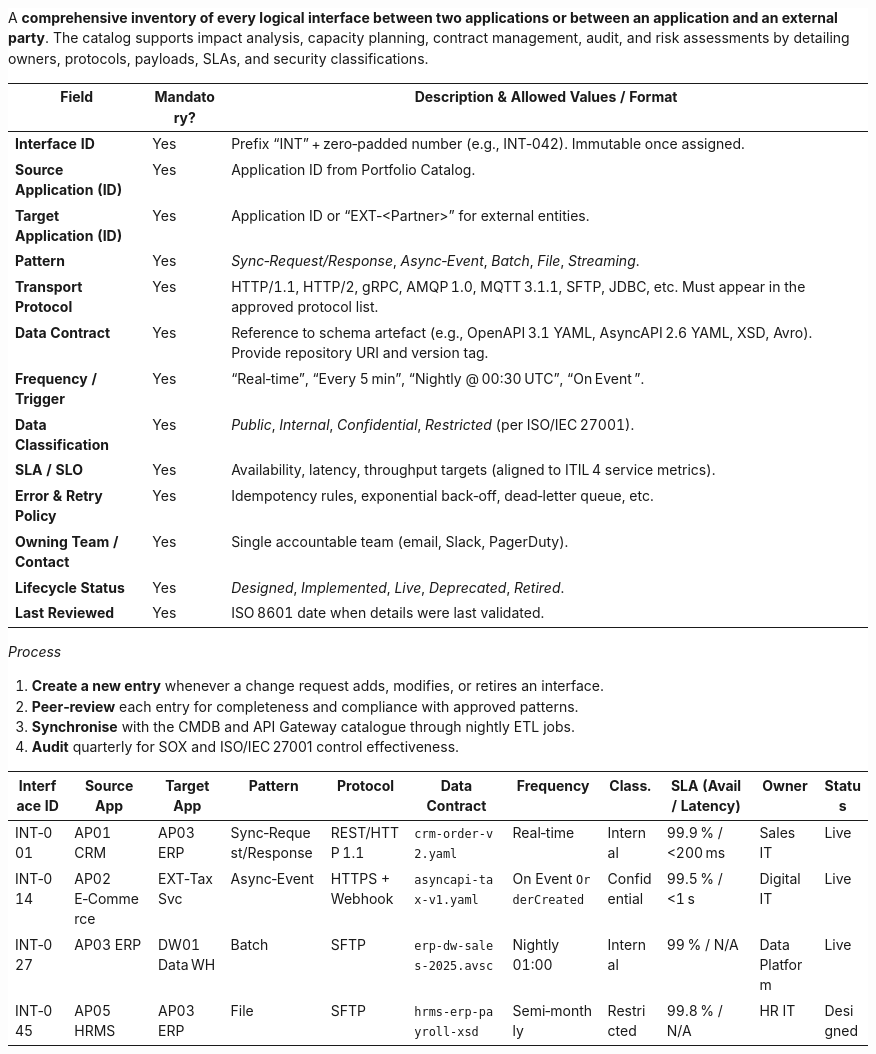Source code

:   <Purpose>
  
  A **comprehensive inventory of every logical interface between two applications or between an application and an external party**. The catalog supports impact analysis, capacity planning, contract management, audit, and risk assessments by detailing owners, protocols, payloads, SLAs, and security classifications.
  
  <Instructions>
  
  | Field                       | Mandatory? | Description & Allowed Values / Format                                                                                        |
  |-----------------------------|------------|------------------------------------------------------------------------------------------------------------------------------|
  | **Interface ID**            | Yes        | Prefix “INT” + zero‑padded number (e.g., INT‑042). Immutable once assigned.                                                  |
  | **Source Application (ID)** | Yes        | Application ID from Portfolio Catalog.                                                                                       |
  | **Target Application (ID)** | Yes        | Application ID or “EXT‑\<Partner>” for external entities.                                                                    |
  | **Pattern**                 | Yes        | *Sync‑Request/Response*, *Async‑Event*, *Batch*, *File*, *Streaming*.                                                        |
  | **Transport Protocol**      | Yes        | HTTP/1.1, HTTP/2, gRPC, AMQP 1.0, MQTT 3.1.1, SFTP, JDBC, etc. Must appear in the approved protocol list.                    |
  | **Data Contract**           | Yes        | Reference to schema artefact (e.g., OpenAPI 3.1 YAML, AsyncAPI 2.6 YAML, XSD, Avro). Provide repository URI and version tag. |
  | **Frequency / Trigger**     | Yes        | “Real‑time”, “Every 5 min”, “Nightly @ 00:30 UTC”, “On Event <name>”.                                                        |
  | **Data Classification**     | Yes        | *Public*, *Internal*, *Confidential*, *Restricted* (per ISO/IEC 27001).                                                      |
  | **SLA / SLO**               | Yes        | Availability, latency, throughput targets (aligned to ITIL 4 service metrics).                                               |
  | **Error & Retry Policy**    | Yes        | Idempotency rules, exponential back‑off, dead‑letter queue, etc.                                                             |
  | **Owning Team / Contact**   | Yes        | Single accountable team (email, Slack, PagerDuty).                                                                           |
  | **Lifecycle Status**        | Yes        | *Designed*, *Implemented*, *Live*, *Deprecated*, *Retired*.                                                                  |
  | **Last Reviewed**           | Yes        | ISO 8601 date when details were last validated.                                                                              |
  
  *Process*
  
  1. **Create a new entry** whenever a change request adds, modifies, or retires an interface.
  2. **Peer‑review** each entry for completeness and compliance with approved patterns.
  3. **Synchronise** with the CMDB and API Gateway catalogue through nightly ETL jobs.
  4. **Audit** quarterly for SOX and ISO/IEC 27001 control effectiveness.
  
  <Example>
  
  | Interface ID | Source App      | Target App   | Pattern               | Protocol        | Data Contract            | Frequency               | Class.       | SLA (Avail / Latency) | Owner         | Status   |
  |--------------|-----------------|--------------|-----------------------|-----------------|--------------------------|-------------------------|--------------|-----------------------|---------------|----------|
  | INT‑001      | AP01 CRM        | AP03 ERP     | Sync‑Request/Response | REST/HTTP 1.1   | `crm‑order‑v2.yaml`      | Real‑time               | Internal     | 99.9 % / <200 ms      | Sales IT      | Live     |
  | INT‑014      | AP02 E‑Commerce | EXT‑TaxSvc   | Async‑Event           | HTTPS + Webhook | `asyncapi‑tax‑v1.yaml`   | On Event `OrderCreated` | Confidential | 99.5 % / <1 s         | Digital IT    | Live     |
  | INT‑027      | AP03 ERP        | DW01 Data WH | Batch                 | SFTP            | `erp‑dw‑sales‑2025.avsc` | Nightly 01:00           | Internal     | 99 % / N/A            | Data Platform | Live     |
  | INT‑045      | AP05 HRMS       | AP03 ERP     | File                  | SFTP            | `hrms‑erp‑payroll‑xsd`   | Semi‑monthly            | Restricted   | 99.8 % / N/A          | HR IT         | Designed |
  
  <Prerequisites>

**INSTRUCTION:**
The lines to be transcribed are those from the first line of the data above through the line holding "Availability, latency, throughput", inclusive; copy them exactly and only, leaving out the pictures.

**ANSWER FOR THIS EXERCISE:**
Source code

:   <Purpose>
  
  A **comprehensive inventory of every logical interface between two applications or between an application and an external party**. The catalog supports impact analysis, capacity planning, contract management, audit, and risk assessments by detailing owners, protocols, payloads, SLAs, and security classifications.
  
  <Instructions>
  
  | Field                       | Mandatory? | Description & Allowed Values / Format                                                                                        |
  |-----------------------------|------------|------------------------------------------------------------------------------------------------------------------------------|
  | **Interface ID**            | Yes        | Prefix “INT” + zero‑padded number (e.g., INT‑042). Immutable once assigned.                                                  |
  | **Source Application (ID)** | Yes        | Application ID from Portfolio Catalog.                                                                                       |
  | **Target Application (ID)** | Yes        | Application ID or “EXT‑\<Partner>” for external entities.                                                                    |
  | **Pattern**                 | Yes        | *Sync‑Request/Response*, *Async‑Event*, *Batch*, *File*, *Streaming*.                                                        |
  | **Transport Protocol**      | Yes        | HTTP/1.1, HTTP/2, gRPC, AMQP 1.0, MQTT 3.1.1, SFTP, JDBC, etc. Must appear in the approved protocol list.                    |
  | **Data Contract**           | Yes        | Reference to schema artefact (e.g., OpenAPI 3.1 YAML, AsyncAPI 2.6 YAML, XSD, Avro). Provide repository URI and version tag. |
  | **Frequency / Trigger**     | Yes        | “Real‑time”, “Every 5 min”, “Nightly @ 00:30 UTC”, “On Event <name>”.                                                        |
  | **Data Classification**     | Yes        | *Public*, *Internal*, *Confidential*, *Restricted* (per ISO/IEC 27001).                                                      |
  | **SLA / SLO**               | Yes        | Availability, latency, throughput targets (aligned to ITIL 4 service metrics).                                               |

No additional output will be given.